Updated

Colin Greening scored the game-winner 7:39 into double-overtime, as the Ottawa Senators outlasted the Pittsburgh Penguins, 2-1, in Game 3 of this Eastern Conference semifinal series from Scotiabank Place.

Daniel Alfredsson's shorthanded goal with 28.6 seconds left in regulation forced overtime before Greening buried a rebound in the second extra session to send the Senators to victory.

On the deciding goal, Andre Benoit fired a shot from the right faceoff dot that Tomas Vokoun fought off, but Greening was there on the low right side to backhand the rebound into the back of net.

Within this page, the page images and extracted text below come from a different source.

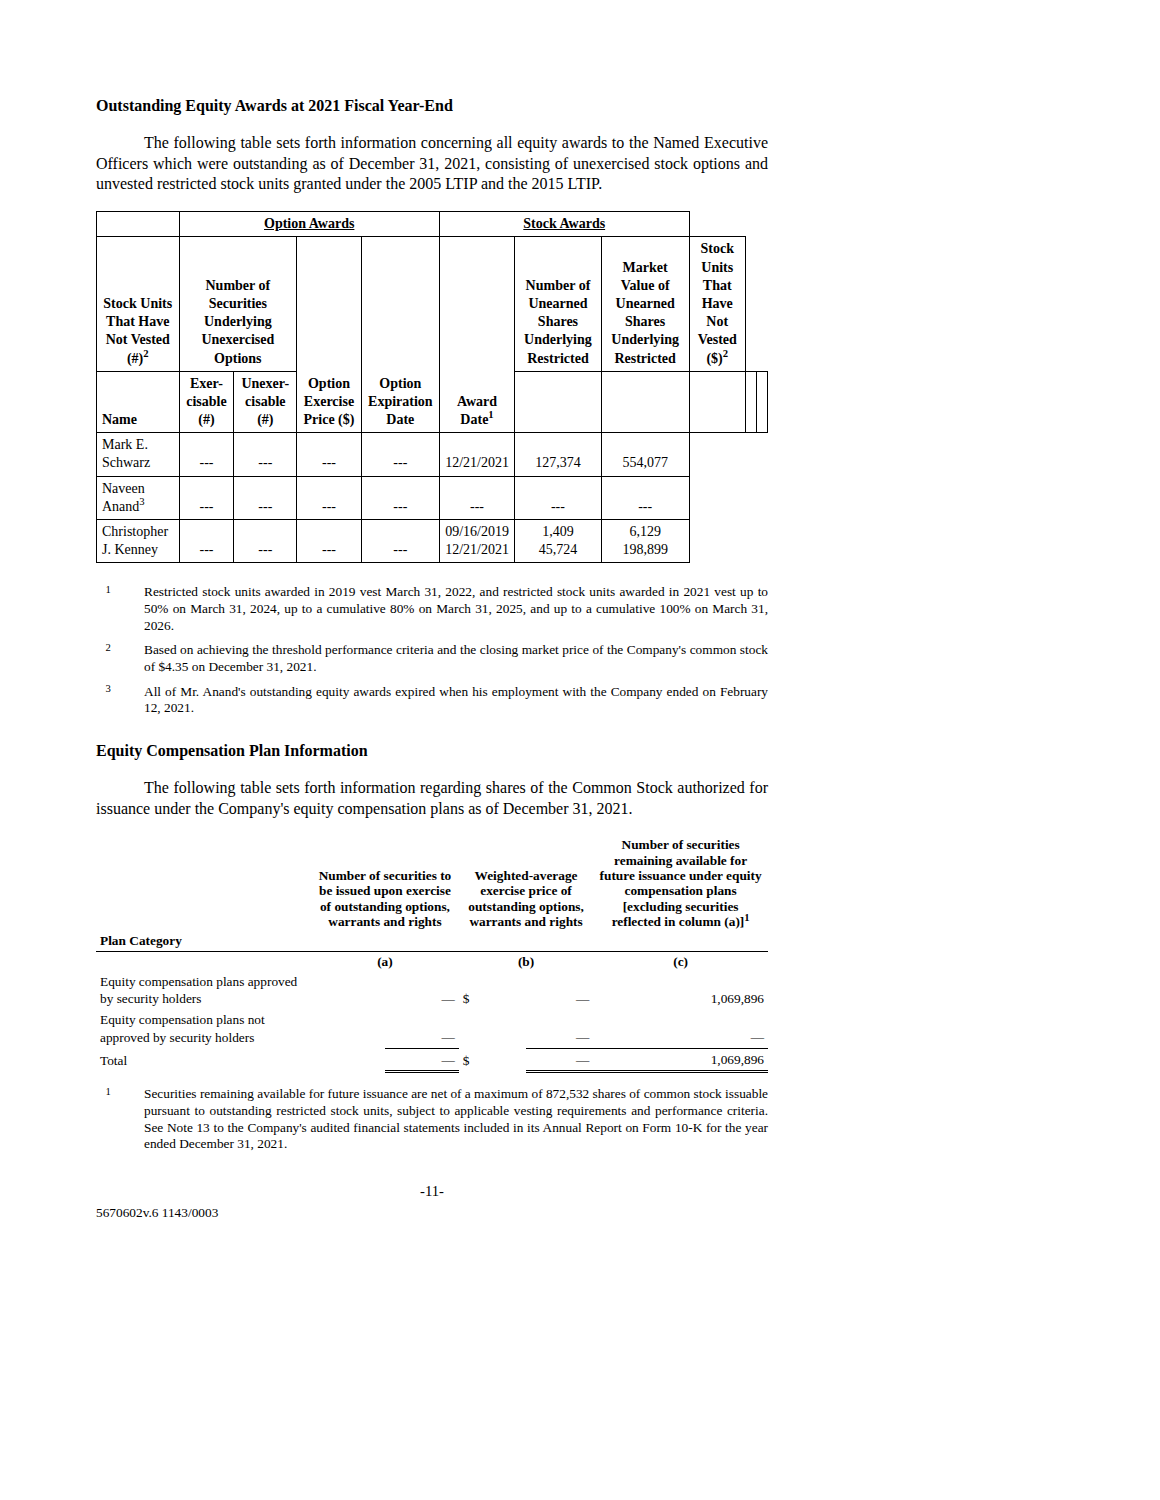Outstanding Equity Awards at 2021 Fiscal Year-End
The following table sets forth information concerning all equity awards to the Named Executive Officers which were outstanding as of December 31, 2021, consisting of unexercised stock options and unvested restricted stock units granted under the 2005 LTIP and the 2015 LTIP.
| | Option Awards | Stock Awards |
| --- | --- | --- |
| Number of Securities Underlying Unexercised Options | Option Exercise Price ($) | Option Expiration Date | Award Date 1 | Number of Unearned Shares Underlying Restricted | Market Value of Unearned Shares Underlying Restricted |
| Stock Units That Have Not Vested (#) 2 | Stock Units That Have Not Vested ($) 2 |
| Name | Exer-cisable (#) | Unexer-cisable (#) | | | | | |
| Mark E. Schwarz | --- | --- | --- | --- | 12/21/2021 | 127,374 | 554,077 |
| Naveen Anand 3 | --- | --- | --- | --- | --- | --- | --- |
| Christopher J. Kenney | --- | --- | --- | --- | 09/16/2019 12/21/2021 | 1,409 45,724 | 6,129 198,899 |
Restricted stock units awarded in 2019 vest March 31, 2022, and restricted stock units awarded in 2021 vest up to 50% on March 31, 2024, up to a cumulative 80% on March 31, 2025, and up to a cumulative 100% on March 31, 2026.
Based on achieving the threshold performance criteria and the closing market price of the Company's common stock of $4.35 on December 31, 2021.
All of Mr. Anand's outstanding equity awards expired when his employment with the Company ended on February 12, 2021.
Equity Compensation Plan Information
The following table sets forth information regarding shares of the Common Stock authorized for issuance under the Company's equity compensation plans as of December 31, 2021.
| | Number of securities to be issued upon exercise of outstanding options, warrants and rights | Weighted-average exercise price of outstanding options, warrants and rights | Number of securities remaining available for future issuance under equity compensation plans [excluding securities reflected in column (a)] 1 |
| --- | --- | --- | --- |
| Plan Category | | | |
| | (a) | (b) | (c) |
| Equity compensation plans approved by security holders | | — | $ | — | 1,069,896 |
| Equity compensation plans not approved by security holders | | — | | — | — |
| Total | | — | $ | — | 1,069,896 |
Securities remaining available for future issuance are net of a maximum of 872,532 shares of common stock issuable pursuant to outstanding restricted stock units, subject to applicable vesting requirements and performance criteria. See Note 13 to the Company's audited financial statements included in its Annual Report on Form 10-K for the year ended December 31, 2021.
-11-
5670602v.6 1143/0003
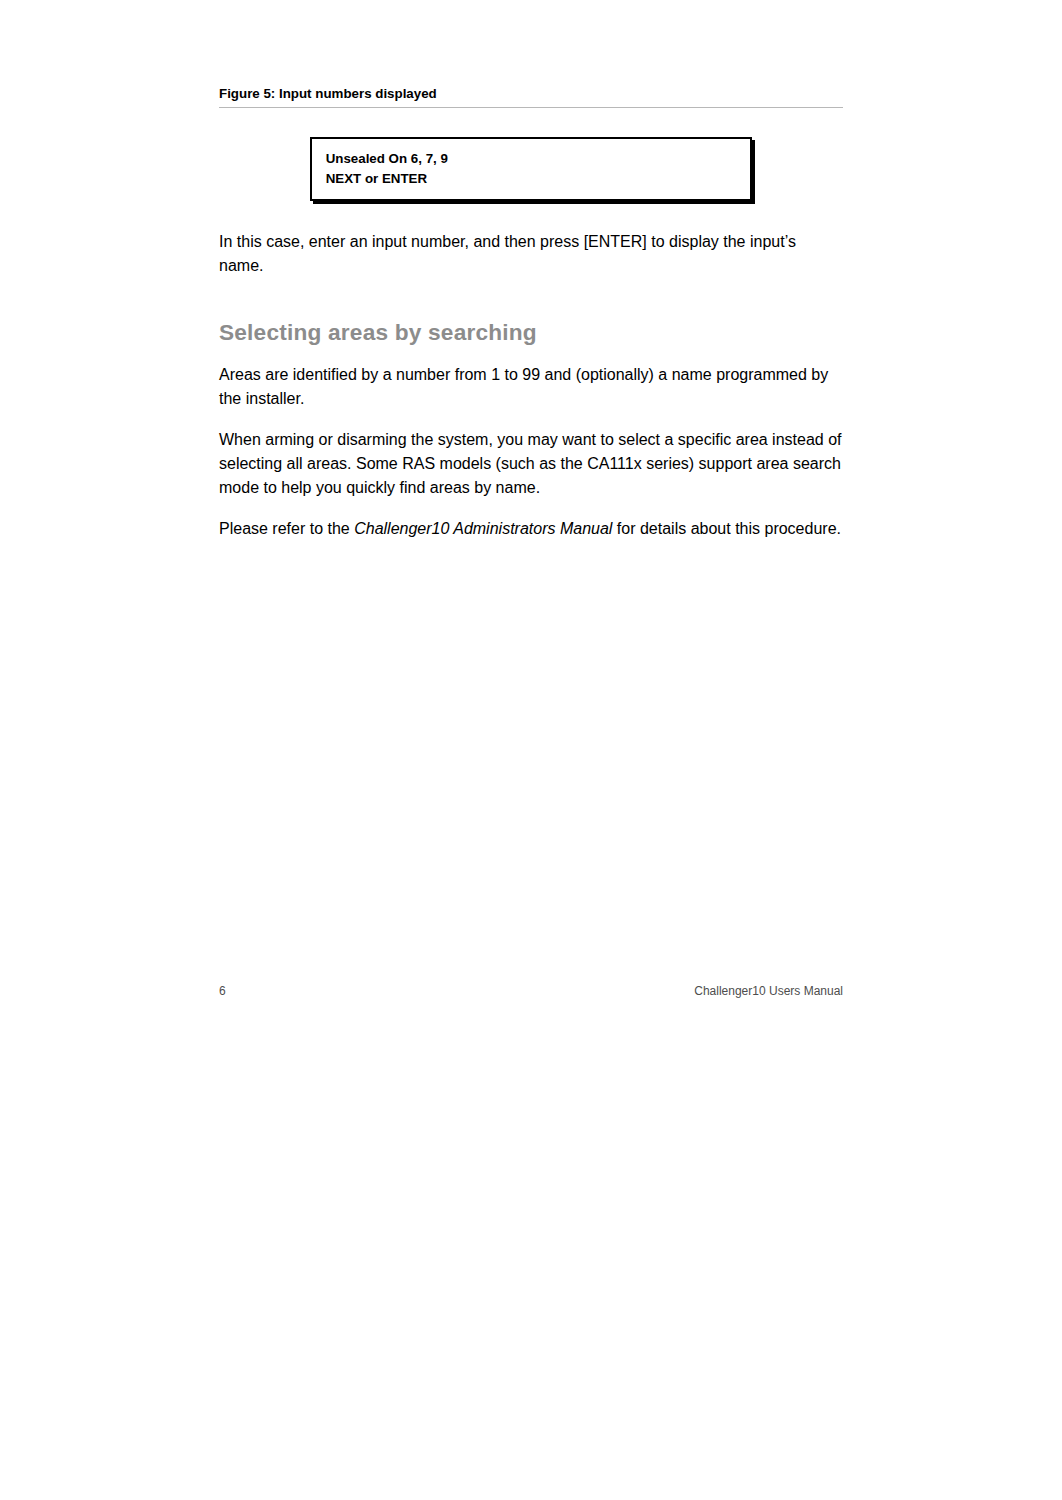Figure 5: Input numbers displayed
Unsealed On 6, 7, 9
NEXT or ENTER
In this case, enter an input number, and then press [ENTER] to display the input’s name.
Selecting areas by searching
Areas are identified by a number from 1 to 99 and (optionally) a name programmed by the installer.
When arming or disarming the system, you may want to select a specific area instead of selecting all areas. Some RAS models (such as the CA111x series) support area search mode to help you quickly find areas by name.
Please refer to the Challenger10 Administrators Manual for details about this procedure.
6
Challenger10 Users Manual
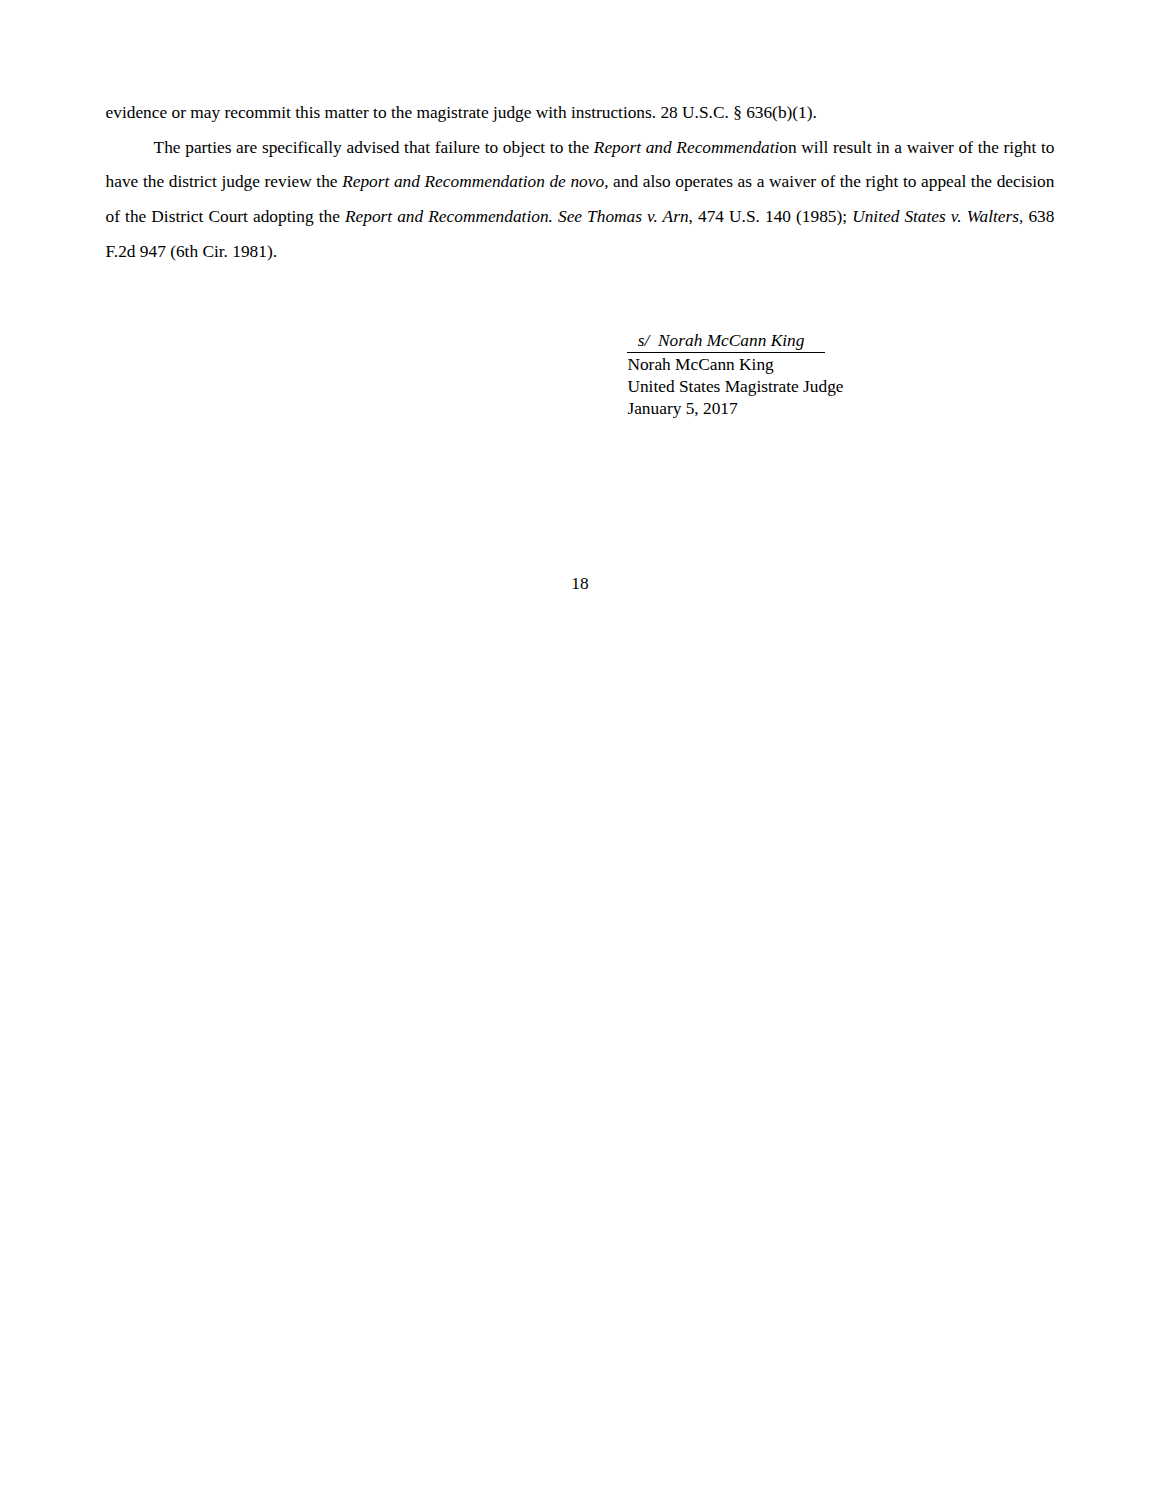evidence or may recommit this matter to the magistrate judge with instructions. 28 U.S.C. § 636(b)(1).
The parties are specifically advised that failure to object to the Report and Recommendation will result in a waiver of the right to have the district judge review the Report and Recommendation de novo, and also operates as a waiver of the right to appeal the decision of the District Court adopting the Report and Recommendation. See Thomas v. Arn, 474 U.S. 140 (1985); United States v. Walters, 638 F.2d 947 (6th Cir. 1981).
s/ Norah McCann King
Norah McCann King
United States Magistrate Judge
January 5, 2017
18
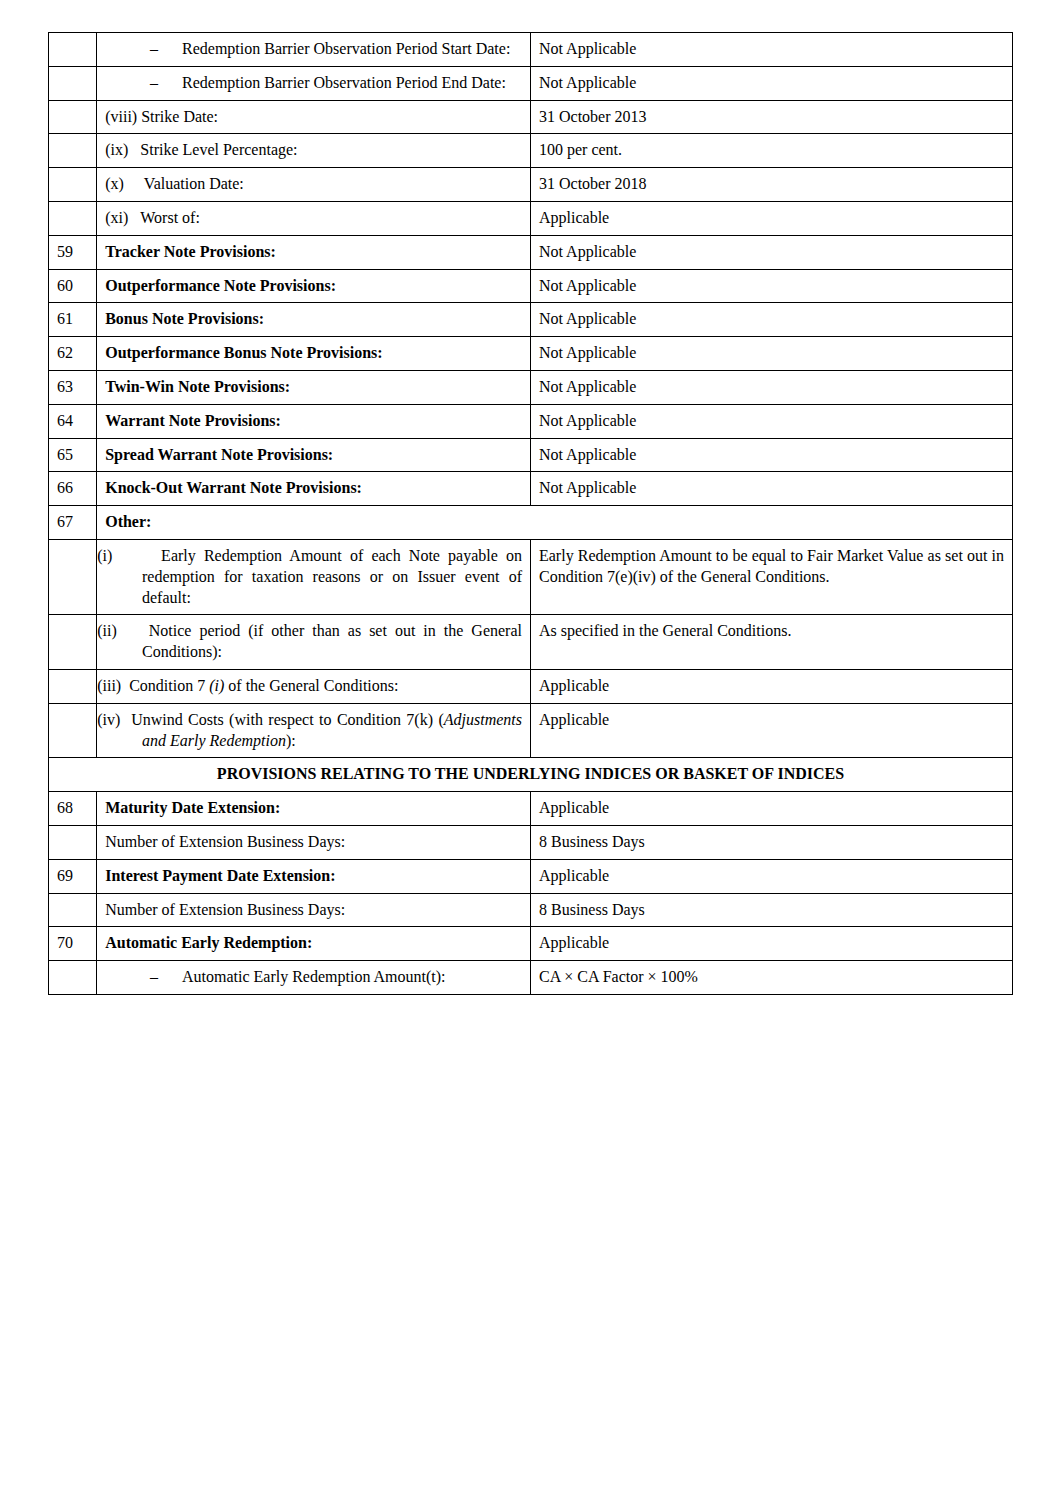| | – Redemption Barrier Observation Period Start Date: | Not Applicable |
| | – Redemption Barrier Observation Period End Date: | Not Applicable |
| | (viii) Strike Date: | 31 October 2013 |
| | (ix) Strike Level Percentage: | 100 per cent. |
| | (x) Valuation Date: | 31 October 2018 |
| | (xi) Worst of: | Applicable |
| 59 | Tracker Note Provisions: | Not Applicable |
| 60 | Outperformance Note Provisions: | Not Applicable |
| 61 | Bonus Note Provisions: | Not Applicable |
| 62 | Outperformance Bonus Note Provisions: | Not Applicable |
| 63 | Twin-Win Note Provisions: | Not Applicable |
| 64 | Warrant Note Provisions: | Not Applicable |
| 65 | Spread Warrant Note Provisions: | Not Applicable |
| 66 | Knock-Out Warrant Note Provisions: | Not Applicable |
| 67 | Other: |
| | (i) Early Redemption Amount of each Note payable on redemption for taxation reasons or on Issuer event of default: | Early Redemption Amount to be equal to Fair Market Value as set out in Condition 7(e)(iv) of the General Conditions. |
| | (ii) Notice period (if other than as set out in the General Conditions): | As specified in the General Conditions. |
| | (iii) Condition 7 (i) of the General Conditions: | Applicable |
| | (iv) Unwind Costs (with respect to Condition 7(k) ( Adjustments and Early Redemption ): | Applicable |
| PROVISIONS RELATING TO THE UNDERLYING INDICES OR BASKET OF INDICES |
| 68 | Maturity Date Extension: | Applicable |
| | Number of Extension Business Days: | 8 Business Days |
| 69 | Interest Payment Date Extension: | Applicable |
| | Number of Extension Business Days: | 8 Business Days |
| 70 | Automatic Early Redemption: | Applicable |
| | – Automatic Early Redemption Amount(t): | CA × CA Factor × 100% |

Craig Anderson, who was pulled early in the second period of Ottawa's Game 2 setback, bounced back with a 49-save performance for the Senators, who trail this best-of-seven series 2-1.

"You just want to give your team a chance to win," Anderson said. "Sometimes stats are misleading. You just kind of build off the good stuff."

Tyler Kennedy scored the lone Pittsburgh goal, while Vokoun was handed his first loss of the postseason despite stopping 46-of-48 shots for the Penguins, who went a woeful 0-for-6 on the power play.

Game 4 is slated for Wednesday in Ottawa.

Pittsburgh held a 1-0 edge late in the third and seemed poised to take a commanding 3-0 series lead after Ottawa defenseman Erik Karlsson went to the box for slashing at the 18:33 mark of the final frame.

But the Senators put together one final rush, with Anderson heading to the bench as his team skated the puck up the ice.

Milan Michalek received the disc at the left point and feathered a beautiful pass to the front of the net for a cutting Alfredsson, who one-touched the puck over Vokoun to tie the game with 28.6 seconds left on the clock.

"Obviously we let this one slip away," Vokoun admitted. "Getting scored on on our power play with 30 seconds...sometimes you have to go through adversity and this is ours."

The Penguins nearly ended the contest near the 11:00 mark of the first overtime when Pascal Dupuis rifled a shot that Anderson never saw, but the puck rang off the post to keep the game locked at 1-1.

After both teams failed on a power-play early in the second overtime, Greening sent the Ottawa faithful home happy with his third marker in as many games this series.

Kennedy put Pittsburgh in front late in the second stanza after the Senators turned the puck over in their own end. Matt Cooke kept the disc in the Ottawa zone and slid a cross-ice feed that was blocked by a sprawling Michalek, but the puck ended up on the stick of Kennedy, who fired a shot off the crossbar and in to make it 1-0.

Game Notes

The Penguins entered the contest 10-for-31 on the power play (1st in the NHL) this postseason ... Pittsburgh forward Evgeni Malkin was held without a point for the first time this postseason ... Ottawa centerman Jason Spezza, who underwent back surgery on Feb. 1, returned to the lineup for the first time since the fifth game of the regular season. Spezza recorded four shots in 18:40 of ice time ... Pittsburgh fell to 11-3 in its last 14 Game 3s ... Ottawa improved to 3-0 on home ice this postseason ... The Sens are 16-12 in 28 playoff OT games in their history ... The contest was the first game this postseason to go into double-overtime.